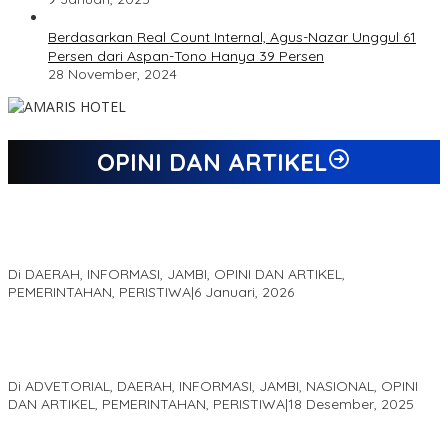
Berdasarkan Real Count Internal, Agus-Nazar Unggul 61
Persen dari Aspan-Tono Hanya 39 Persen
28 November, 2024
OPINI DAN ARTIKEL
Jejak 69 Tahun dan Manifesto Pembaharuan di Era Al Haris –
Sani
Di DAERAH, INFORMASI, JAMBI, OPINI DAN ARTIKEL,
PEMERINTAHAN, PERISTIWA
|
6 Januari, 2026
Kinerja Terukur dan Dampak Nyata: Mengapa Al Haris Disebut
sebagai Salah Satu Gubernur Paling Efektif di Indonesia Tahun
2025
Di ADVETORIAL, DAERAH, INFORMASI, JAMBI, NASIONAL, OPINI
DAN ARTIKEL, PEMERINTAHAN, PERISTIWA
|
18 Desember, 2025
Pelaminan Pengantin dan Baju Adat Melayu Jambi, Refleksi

...

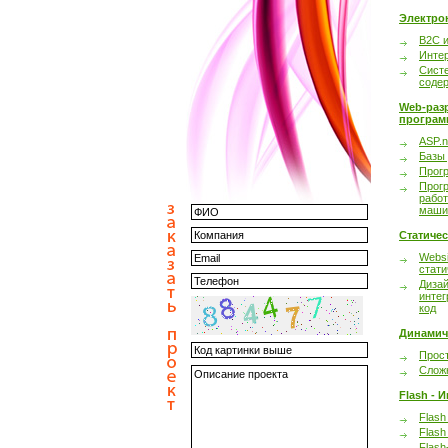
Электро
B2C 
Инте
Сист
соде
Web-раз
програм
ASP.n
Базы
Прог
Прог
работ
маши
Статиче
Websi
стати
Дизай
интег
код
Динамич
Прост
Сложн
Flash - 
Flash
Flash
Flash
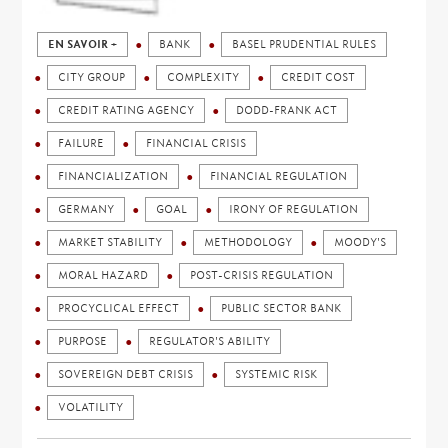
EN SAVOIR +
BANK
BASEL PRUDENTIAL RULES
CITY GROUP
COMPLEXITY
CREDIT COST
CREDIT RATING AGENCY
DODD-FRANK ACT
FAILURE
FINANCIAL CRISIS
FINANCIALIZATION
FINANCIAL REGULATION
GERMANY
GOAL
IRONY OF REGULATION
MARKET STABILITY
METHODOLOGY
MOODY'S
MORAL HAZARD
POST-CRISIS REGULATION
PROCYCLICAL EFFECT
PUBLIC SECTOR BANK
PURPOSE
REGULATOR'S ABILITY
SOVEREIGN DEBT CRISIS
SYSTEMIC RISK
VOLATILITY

▶ _Exercise description_
Using the records above, copy word for word the line with "18 Desember, 2025", the line with "Pelaminan Pengantin dan", and every line between them.

▶ _Task answer_
18 Desember, 2025
Pelaminan Pengantin dan Baju Adat Melayu Jambi, Refleksi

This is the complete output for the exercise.